Source records: Begin

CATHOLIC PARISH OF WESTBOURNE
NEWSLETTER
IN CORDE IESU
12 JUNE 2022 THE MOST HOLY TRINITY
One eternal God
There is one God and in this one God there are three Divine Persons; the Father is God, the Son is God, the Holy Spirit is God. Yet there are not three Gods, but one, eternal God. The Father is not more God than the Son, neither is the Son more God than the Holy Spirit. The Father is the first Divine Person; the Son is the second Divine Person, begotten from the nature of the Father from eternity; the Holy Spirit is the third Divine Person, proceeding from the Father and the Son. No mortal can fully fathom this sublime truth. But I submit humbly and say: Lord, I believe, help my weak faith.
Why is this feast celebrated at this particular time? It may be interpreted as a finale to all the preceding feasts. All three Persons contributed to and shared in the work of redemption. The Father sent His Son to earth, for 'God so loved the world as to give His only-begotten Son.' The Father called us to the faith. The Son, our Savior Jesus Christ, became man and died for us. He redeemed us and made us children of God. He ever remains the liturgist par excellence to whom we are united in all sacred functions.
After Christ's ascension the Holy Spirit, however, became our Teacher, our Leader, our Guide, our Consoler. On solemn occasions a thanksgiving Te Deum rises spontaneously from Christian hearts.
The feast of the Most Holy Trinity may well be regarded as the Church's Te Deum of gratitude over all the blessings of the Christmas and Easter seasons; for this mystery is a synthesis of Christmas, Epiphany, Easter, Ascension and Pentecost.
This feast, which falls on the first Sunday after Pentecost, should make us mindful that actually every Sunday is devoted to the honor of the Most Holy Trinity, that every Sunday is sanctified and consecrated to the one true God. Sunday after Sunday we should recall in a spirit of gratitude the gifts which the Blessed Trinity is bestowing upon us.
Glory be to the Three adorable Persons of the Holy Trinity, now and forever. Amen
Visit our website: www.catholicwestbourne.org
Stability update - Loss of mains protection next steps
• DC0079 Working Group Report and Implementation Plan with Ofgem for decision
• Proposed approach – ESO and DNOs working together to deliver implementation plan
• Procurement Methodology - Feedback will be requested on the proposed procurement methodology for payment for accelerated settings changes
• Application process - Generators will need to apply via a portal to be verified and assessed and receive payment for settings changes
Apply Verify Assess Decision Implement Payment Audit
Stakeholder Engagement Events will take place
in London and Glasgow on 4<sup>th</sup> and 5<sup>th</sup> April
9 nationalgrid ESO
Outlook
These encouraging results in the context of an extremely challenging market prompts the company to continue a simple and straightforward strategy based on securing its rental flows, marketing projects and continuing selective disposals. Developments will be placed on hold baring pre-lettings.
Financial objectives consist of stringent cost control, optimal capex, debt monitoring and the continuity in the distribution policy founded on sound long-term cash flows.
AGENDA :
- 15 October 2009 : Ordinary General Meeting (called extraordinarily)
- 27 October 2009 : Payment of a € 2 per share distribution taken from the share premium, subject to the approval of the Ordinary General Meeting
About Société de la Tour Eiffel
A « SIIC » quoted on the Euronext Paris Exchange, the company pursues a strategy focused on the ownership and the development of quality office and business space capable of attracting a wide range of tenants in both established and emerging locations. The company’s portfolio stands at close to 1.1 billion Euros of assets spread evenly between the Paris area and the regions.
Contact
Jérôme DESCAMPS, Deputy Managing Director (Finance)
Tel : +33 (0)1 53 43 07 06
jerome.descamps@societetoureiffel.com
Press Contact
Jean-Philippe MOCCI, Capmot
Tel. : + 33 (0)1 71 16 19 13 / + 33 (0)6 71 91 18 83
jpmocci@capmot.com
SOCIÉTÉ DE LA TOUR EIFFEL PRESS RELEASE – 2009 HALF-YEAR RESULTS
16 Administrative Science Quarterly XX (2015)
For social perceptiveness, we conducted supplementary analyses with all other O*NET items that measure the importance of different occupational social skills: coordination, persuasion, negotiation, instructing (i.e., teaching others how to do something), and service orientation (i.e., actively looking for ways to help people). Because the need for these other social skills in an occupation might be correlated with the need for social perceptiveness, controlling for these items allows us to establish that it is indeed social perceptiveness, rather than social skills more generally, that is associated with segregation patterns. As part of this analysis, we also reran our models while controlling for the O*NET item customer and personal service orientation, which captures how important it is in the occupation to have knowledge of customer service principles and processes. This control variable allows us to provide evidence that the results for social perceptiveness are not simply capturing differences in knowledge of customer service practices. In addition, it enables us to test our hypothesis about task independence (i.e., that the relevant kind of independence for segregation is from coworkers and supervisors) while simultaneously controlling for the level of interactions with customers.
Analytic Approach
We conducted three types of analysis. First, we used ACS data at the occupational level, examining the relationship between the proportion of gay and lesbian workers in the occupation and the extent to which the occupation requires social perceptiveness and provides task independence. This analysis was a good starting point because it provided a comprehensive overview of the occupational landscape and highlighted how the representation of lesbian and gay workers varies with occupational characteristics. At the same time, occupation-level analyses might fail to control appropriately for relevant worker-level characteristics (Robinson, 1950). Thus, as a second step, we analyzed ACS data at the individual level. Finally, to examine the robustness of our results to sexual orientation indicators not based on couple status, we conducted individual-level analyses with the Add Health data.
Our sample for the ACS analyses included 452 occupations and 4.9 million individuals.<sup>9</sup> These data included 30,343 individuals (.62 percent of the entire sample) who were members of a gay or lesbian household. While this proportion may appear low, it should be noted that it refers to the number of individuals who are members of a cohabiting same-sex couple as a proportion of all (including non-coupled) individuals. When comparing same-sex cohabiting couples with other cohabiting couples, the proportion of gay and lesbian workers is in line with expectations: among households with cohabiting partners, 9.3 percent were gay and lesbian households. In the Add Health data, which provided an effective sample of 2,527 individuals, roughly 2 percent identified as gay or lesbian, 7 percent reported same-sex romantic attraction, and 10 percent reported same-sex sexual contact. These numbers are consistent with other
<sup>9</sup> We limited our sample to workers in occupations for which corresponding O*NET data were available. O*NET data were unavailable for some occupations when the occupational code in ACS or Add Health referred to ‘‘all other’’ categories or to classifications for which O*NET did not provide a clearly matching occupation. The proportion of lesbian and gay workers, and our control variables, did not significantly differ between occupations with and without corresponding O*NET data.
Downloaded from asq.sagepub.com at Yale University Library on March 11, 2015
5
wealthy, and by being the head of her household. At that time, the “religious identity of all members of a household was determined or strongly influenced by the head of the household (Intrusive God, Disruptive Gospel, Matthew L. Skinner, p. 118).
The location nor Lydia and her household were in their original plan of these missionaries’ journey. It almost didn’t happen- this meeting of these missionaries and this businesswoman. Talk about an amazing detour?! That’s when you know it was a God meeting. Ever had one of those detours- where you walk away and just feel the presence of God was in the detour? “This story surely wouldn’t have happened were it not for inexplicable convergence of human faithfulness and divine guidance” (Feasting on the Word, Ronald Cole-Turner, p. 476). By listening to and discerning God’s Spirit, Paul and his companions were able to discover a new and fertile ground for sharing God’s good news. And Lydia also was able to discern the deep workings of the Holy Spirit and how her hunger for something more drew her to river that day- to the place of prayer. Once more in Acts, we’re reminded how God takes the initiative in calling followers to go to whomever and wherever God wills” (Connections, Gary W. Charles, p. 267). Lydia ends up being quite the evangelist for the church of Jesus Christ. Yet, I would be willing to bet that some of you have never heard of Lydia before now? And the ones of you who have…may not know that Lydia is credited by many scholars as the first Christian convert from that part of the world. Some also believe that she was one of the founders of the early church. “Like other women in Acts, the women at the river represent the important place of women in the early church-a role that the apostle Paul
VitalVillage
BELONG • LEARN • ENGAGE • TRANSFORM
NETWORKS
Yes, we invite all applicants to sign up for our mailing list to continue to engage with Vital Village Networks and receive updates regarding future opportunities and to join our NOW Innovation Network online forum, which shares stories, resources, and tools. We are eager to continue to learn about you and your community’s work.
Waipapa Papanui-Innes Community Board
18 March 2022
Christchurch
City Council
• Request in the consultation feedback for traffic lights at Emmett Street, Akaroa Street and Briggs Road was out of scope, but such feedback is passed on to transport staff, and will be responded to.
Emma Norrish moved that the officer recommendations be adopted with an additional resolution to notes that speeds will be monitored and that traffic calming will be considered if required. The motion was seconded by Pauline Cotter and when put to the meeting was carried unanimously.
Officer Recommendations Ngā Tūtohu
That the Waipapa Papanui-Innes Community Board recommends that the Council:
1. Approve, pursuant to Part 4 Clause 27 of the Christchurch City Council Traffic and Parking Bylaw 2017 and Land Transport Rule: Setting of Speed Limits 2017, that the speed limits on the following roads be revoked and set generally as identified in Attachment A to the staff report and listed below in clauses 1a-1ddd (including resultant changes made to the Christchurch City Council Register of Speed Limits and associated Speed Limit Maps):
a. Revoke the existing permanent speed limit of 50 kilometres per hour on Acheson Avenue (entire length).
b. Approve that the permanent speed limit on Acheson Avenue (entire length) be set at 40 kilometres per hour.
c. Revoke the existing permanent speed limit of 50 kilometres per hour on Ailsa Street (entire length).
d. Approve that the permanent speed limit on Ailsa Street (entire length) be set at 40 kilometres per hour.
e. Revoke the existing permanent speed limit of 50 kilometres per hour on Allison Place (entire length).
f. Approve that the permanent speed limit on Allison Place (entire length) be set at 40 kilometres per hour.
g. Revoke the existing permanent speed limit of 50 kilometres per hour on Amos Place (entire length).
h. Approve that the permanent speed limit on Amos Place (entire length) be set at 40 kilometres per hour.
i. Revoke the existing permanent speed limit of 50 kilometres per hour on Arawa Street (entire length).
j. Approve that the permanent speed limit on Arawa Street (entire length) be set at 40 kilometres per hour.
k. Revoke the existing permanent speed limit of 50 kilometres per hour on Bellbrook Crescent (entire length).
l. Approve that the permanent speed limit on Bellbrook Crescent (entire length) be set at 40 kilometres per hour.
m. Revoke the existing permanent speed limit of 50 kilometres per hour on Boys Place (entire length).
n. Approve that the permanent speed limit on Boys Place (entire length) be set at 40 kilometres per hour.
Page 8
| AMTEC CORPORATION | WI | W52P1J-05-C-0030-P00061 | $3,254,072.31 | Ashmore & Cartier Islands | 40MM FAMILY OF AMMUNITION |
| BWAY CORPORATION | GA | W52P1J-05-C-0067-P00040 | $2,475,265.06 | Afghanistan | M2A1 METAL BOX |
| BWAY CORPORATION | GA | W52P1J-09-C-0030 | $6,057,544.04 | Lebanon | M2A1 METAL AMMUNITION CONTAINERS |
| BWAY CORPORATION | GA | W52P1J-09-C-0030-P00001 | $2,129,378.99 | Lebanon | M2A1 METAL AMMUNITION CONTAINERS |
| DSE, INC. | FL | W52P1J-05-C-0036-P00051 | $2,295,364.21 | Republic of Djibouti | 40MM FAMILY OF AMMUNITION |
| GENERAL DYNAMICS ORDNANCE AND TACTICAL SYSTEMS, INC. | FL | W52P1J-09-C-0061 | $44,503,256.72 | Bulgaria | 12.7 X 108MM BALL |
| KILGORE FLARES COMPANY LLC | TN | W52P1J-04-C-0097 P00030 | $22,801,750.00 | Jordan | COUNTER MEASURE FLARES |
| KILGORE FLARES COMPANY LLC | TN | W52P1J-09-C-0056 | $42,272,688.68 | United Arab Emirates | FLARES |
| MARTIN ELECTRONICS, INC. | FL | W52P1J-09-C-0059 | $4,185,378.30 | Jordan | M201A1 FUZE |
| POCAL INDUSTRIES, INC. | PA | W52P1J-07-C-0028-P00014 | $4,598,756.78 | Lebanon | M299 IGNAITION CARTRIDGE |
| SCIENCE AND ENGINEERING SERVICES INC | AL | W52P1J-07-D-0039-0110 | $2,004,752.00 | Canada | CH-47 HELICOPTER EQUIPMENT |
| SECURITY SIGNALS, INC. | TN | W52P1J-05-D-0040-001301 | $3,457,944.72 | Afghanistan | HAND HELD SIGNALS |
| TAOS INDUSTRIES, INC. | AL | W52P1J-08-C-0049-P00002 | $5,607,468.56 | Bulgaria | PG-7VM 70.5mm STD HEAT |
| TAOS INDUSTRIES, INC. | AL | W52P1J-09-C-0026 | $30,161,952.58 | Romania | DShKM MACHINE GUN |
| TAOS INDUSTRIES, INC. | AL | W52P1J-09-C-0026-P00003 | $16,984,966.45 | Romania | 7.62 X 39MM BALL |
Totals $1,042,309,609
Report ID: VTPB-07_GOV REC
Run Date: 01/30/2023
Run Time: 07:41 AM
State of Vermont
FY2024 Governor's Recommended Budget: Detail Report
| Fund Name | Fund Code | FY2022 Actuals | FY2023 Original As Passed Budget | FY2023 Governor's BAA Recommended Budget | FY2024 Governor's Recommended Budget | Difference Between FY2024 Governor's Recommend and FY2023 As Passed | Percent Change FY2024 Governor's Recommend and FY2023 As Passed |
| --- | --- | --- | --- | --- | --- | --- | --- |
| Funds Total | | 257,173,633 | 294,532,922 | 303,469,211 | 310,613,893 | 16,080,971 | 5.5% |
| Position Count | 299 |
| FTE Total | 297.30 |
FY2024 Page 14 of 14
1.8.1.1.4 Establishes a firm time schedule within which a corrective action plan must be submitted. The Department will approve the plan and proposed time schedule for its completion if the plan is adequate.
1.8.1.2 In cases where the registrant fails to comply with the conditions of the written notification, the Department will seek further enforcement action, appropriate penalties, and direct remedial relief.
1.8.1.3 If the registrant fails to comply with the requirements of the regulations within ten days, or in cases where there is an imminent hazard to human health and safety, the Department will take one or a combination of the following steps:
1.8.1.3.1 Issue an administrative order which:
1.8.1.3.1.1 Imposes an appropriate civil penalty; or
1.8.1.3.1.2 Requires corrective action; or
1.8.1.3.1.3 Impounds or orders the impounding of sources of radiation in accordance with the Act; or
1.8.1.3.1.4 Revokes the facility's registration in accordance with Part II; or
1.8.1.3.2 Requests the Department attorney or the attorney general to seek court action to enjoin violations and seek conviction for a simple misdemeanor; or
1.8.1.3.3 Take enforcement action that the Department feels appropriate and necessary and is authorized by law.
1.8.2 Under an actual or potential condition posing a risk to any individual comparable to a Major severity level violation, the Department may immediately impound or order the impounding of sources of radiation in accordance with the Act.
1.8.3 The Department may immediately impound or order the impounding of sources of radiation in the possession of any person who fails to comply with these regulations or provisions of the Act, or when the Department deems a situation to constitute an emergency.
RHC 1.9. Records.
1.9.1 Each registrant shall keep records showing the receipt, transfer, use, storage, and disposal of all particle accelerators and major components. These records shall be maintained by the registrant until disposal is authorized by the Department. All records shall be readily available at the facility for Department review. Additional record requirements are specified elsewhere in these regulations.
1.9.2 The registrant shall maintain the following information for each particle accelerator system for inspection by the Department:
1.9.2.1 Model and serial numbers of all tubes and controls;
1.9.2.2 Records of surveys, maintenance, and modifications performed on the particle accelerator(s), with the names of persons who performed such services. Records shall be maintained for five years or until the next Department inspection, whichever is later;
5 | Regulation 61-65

Source records: End

The lines to extract from the data above begin with the line containing "State of Vermont" and end with the line containing "FY2024 Governor's Recommended Budget: Detail". Extract them exactly, including both.

### Task answer:
State of Vermont
FY2024 Governor's Recommended Budget: Detail Report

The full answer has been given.